(GIVEN DATA):
--- START ---
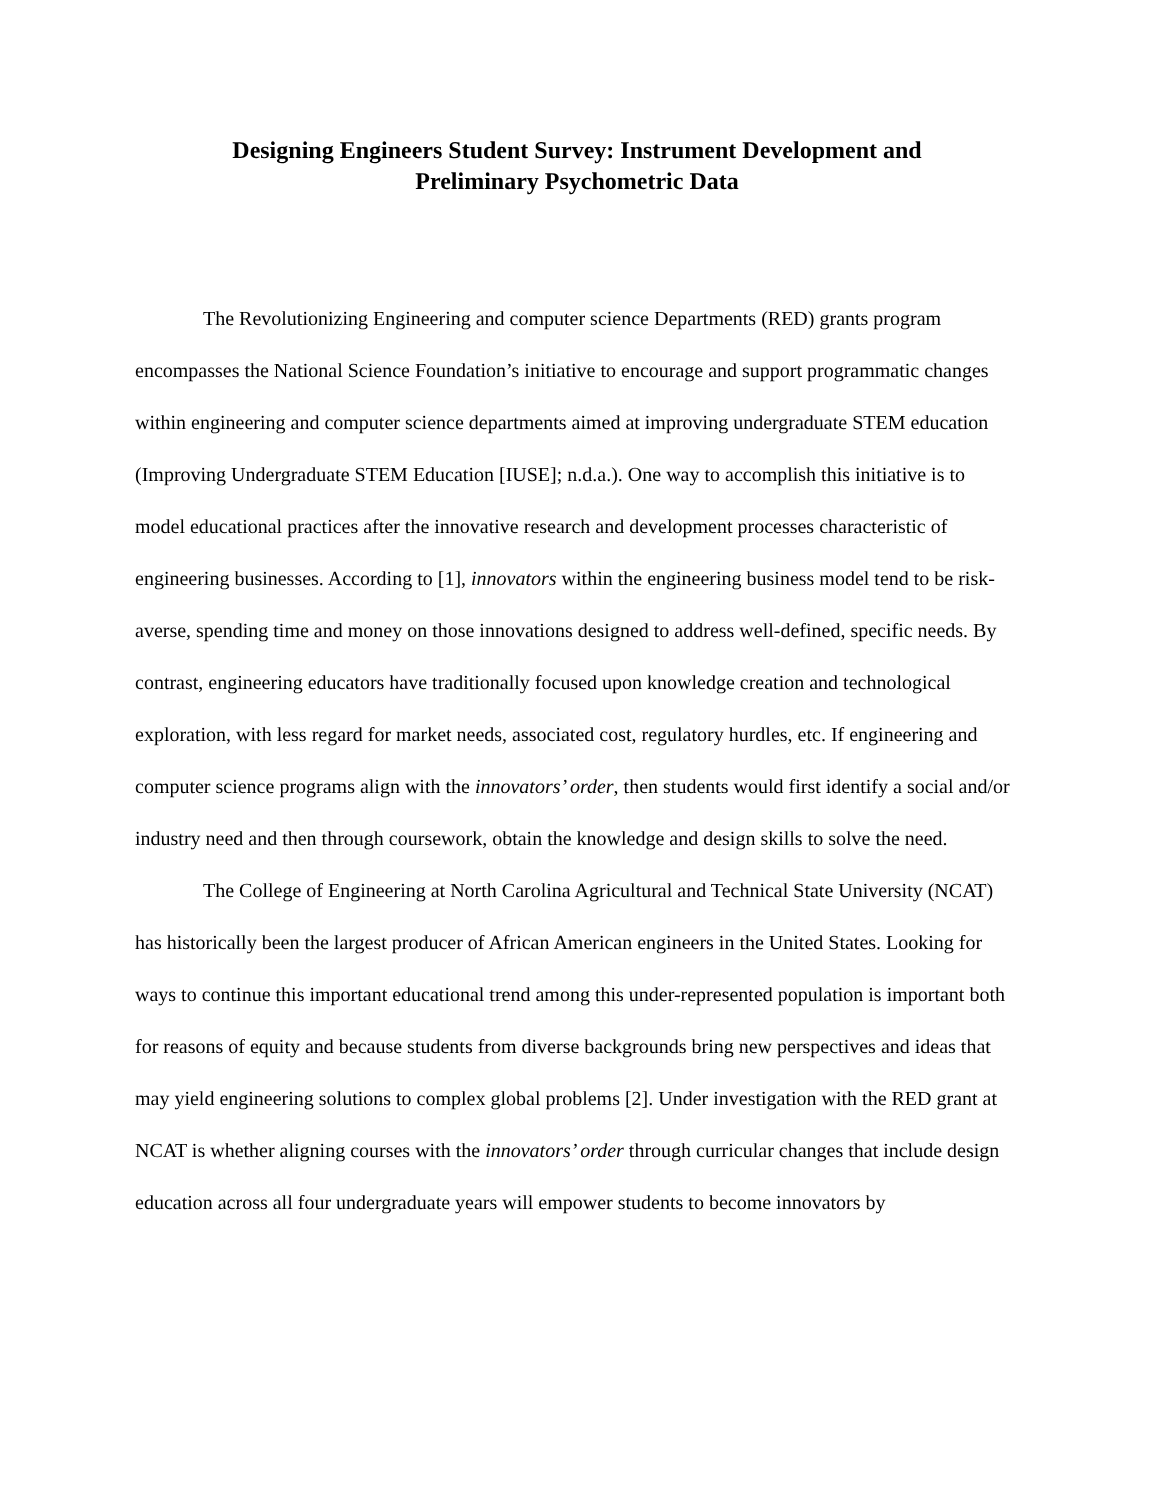Designing Engineers Student Survey: Instrument Development and
Preliminary Psychometric Data
The Revolutionizing Engineering and computer science Departments (RED) grants program encompasses the National Science Foundation’s initiative to encourage and support programmatic changes within engineering and computer science departments aimed at improving undergraduate STEM education (Improving Undergraduate STEM Education [IUSE]; n.d.a.). One way to accomplish this initiative is to model educational practices after the innovative research and development processes characteristic of engineering businesses. According to [1], innovators within the engineering business model tend to be risk-averse, spending time and money on those innovations designed to address well-defined, specific needs. By contrast, engineering educators have traditionally focused upon knowledge creation and technological exploration, with less regard for market needs, associated cost, regulatory hurdles, etc. If engineering and computer science programs align with the innovators’ order, then students would first identify a social and/or industry need and then through coursework, obtain the knowledge and design skills to solve the need.
The College of Engineering at North Carolina Agricultural and Technical State University (NCAT) has historically been the largest producer of African American engineers in the United States. Looking for ways to continue this important educational trend among this under-represented population is important both for reasons of equity and because students from diverse backgrounds bring new perspectives and ideas that may yield engineering solutions to complex global problems [2]. Under investigation with the RED grant at NCAT is whether aligning courses with the innovators’ order through curricular changes that include design education across all four undergraduate years will empower students to become innovators by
--- END ---
(ACTIVITY): Lines from the one containing "Preliminary Psychometric Data" through the end of the data above must be written out exactly, and no other lines are needed.

(RESULT):
Preliminary Psychometric Data
The Revolutionizing Engineering and computer science Departments (RED) grants program encompasses the National Science Foundation’s initiative to encourage and support programmatic changes within engineering and computer science departments aimed at improving undergraduate STEM education (Improving Undergraduate STEM Education [IUSE]; n.d.a.). One way to accomplish this initiative is to model educational practices after the innovative research and development processes characteristic of engineering businesses. According to [1], innovators within the engineering business model tend to be risk-averse, spending time and money on those innovations designed to address well-defined, specific needs. By contrast, engineering educators have traditionally focused upon knowledge creation and technological exploration, with less regard for market needs, associated cost, regulatory hurdles, etc. If engineering and computer science programs align with the innovators’ order, then students would first identify a social and/or industry need and then through coursework, obtain the knowledge and design skills to solve the need.
The College of Engineering at North Carolina Agricultural and Technical State University (NCAT) has historically been the largest producer of African American engineers in the United States. Looking for ways to continue this important educational trend among this under-represented population is important both for reasons of equity and because students from diverse backgrounds bring new perspectives and ideas that may yield engineering solutions to complex global problems [2]. Under investigation with the RED grant at NCAT is whether aligning courses with the innovators’ order through curricular changes that include design education across all four undergraduate years will empower students to become innovators by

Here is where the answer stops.